2.3 La Nouvelle Economie des Migrations de main-d’œuvre.

2.3.1 Prise de décision familiale et aversion pour le risque.

Dans cette section nous rendons compte de deux caractéristiques majeures des réflexions de la NEM : la prise de décision de migration est familiale et les ruraux présentent une forte aversion pour le risque. Nous verrons que la mise en relation de ces deux postulats permet à la NEM de définir un cadre général d’analyse des migrations rurales-urbaines.

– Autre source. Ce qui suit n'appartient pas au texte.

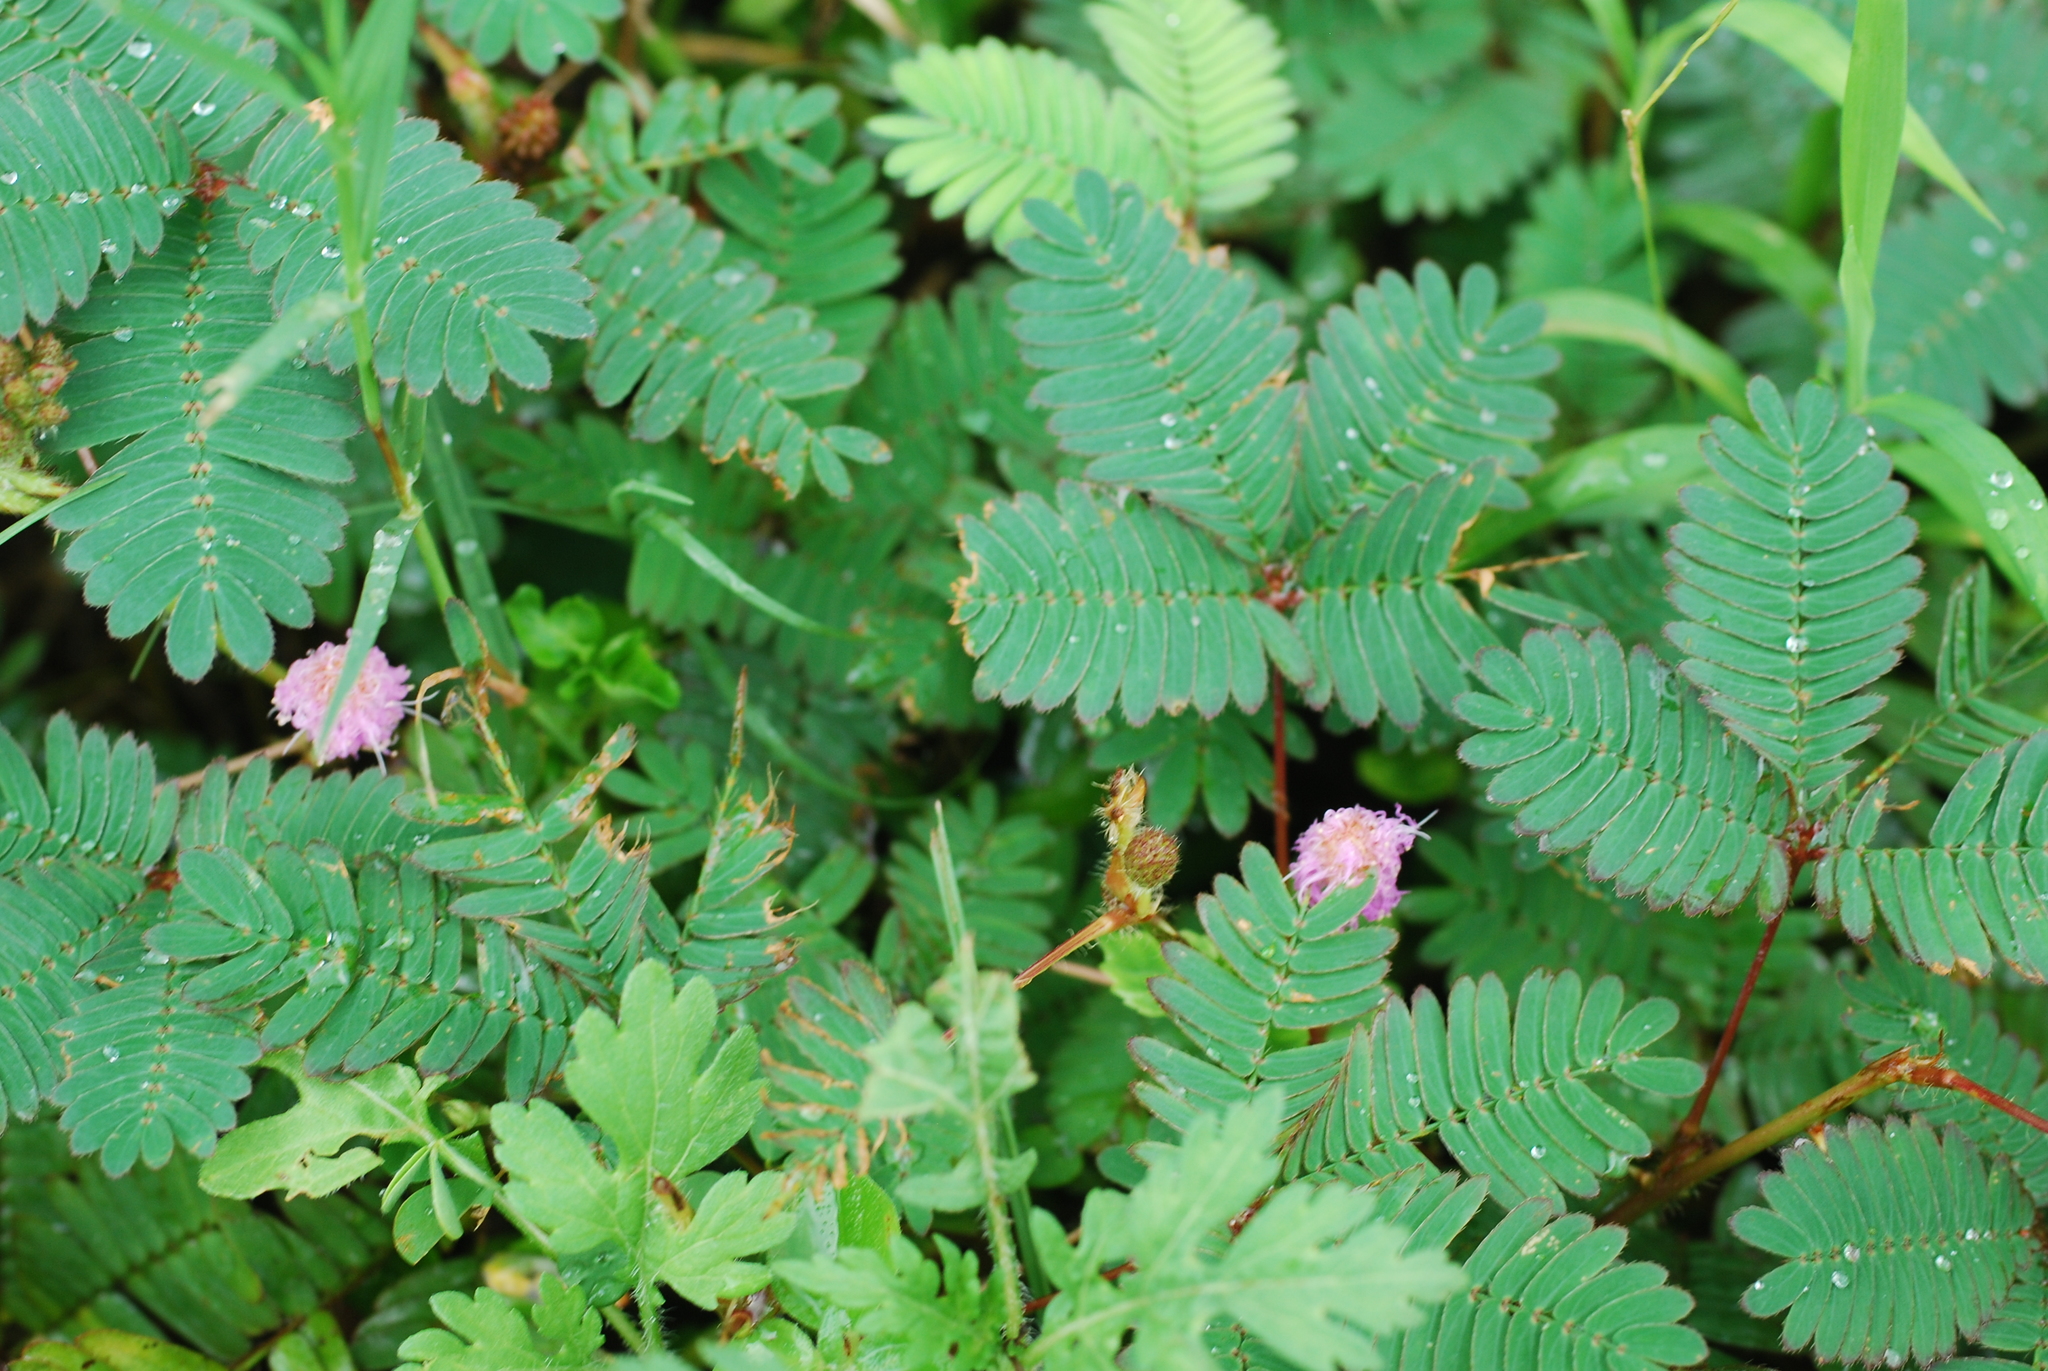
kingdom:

Chez Harris et Todaro, le raisonnement est basé sur une prise de décision de migration individuelle. Les théoriciens de la NEM vont remettre en cause ce postulat. Pour Stark et Bloom (1985), il semble irréaliste de considérer qu’un individu prend seul sa décision de migrer. Ils pensent que cette décision est prise par le migrant potentiel conjointement à un groupe de non migrants (le plus souvent la famille qui reste en zone rurale). Cette décision est la conséquence d’une entente préalable ayant pour objectif une mutualisation des coûts et gains liés à cette migration. D’après Stark et Bloom, cette mutualisation résulte d’un contrat passé entre la famille et le migrant ; ce dernier s’engageant à reverser par le biais de transferts, une partie de ses revenus urbains futurs. Les coûts liés à l’installation en ville sont en contrepartie assumés par la famille.

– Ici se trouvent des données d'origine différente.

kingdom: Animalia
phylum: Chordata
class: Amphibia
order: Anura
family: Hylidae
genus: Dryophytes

Les travaux de Stark et Levhari (1982), Stark (1982), Katz et Stark (1986) soutiennent l’idée d’une forte aversion pour le risque dans le comportement des migrants potentiels. Cette hypothèse vient contredire les travaux théoriques précédent tels que celui de Kuznets (1964) qui considérait au contraire que les individus aiment le risque. Cette idée avait notamment été reprise afin d’expliquer qu’en dépit de revenus urbains espérés faibles (revenus urbains multipliés par les probabilités d’embauche), on assistait malgré tout, dans les PED, à des flux migratoires ruraux urbains continus. La NEM rejette cette explication. Stark (1986), explique au contraire que ce fait stylisé était tout à fait compatible avec une aversion pour le risque. Si l’on considère qu’un individu prend sa décision de migration en tenant compte de la totalité de sa vie active future, partir pour la ville en dépit d’un revenu espéré relativement faible, n’est pas incompatible avec un comportement averse au risque. En effet, Stark affirme que pour des raisons liées notamment, à la construction du réseau personnel (relations professionnelles), à l’amélioration des techniques de recherche d’emploi en zone urbaine, la probabilité d’embauche du migrant augmente avec le temps. Ainsi, sur le long terme, la migration a de grandes chances de porter ses fruits même si dans les premières périodes de résidence urbaine, les revenus du migrant risquent d’être plus faible que ce qu’il aurait pu obtenir à la campagne. Par ailleurs, si l’on admet que les revenus des activités agricoles sont

très fluctuants (aléas climatiques, prix des matières premières soumis aux variations des marchés mondiaux,…), on peut alors supposer que les ruraux redoutant le risque, éprouvent une forte désutilité liée à cette variabilité de leur revenu. La migration en ville peut apparaître comme un remède à ce problème étant donné que sur le long terme, il est envisageable d’obtenir un revenu élevé et stable. Stark réaffirme donc que c’est bien l’aversion pour le risque qui peut permettre d’expliquer la persistance dans les PED, de forts taux de migrations rurales-urbaines en dépit de faibles différentiels intersectoriels de revenus.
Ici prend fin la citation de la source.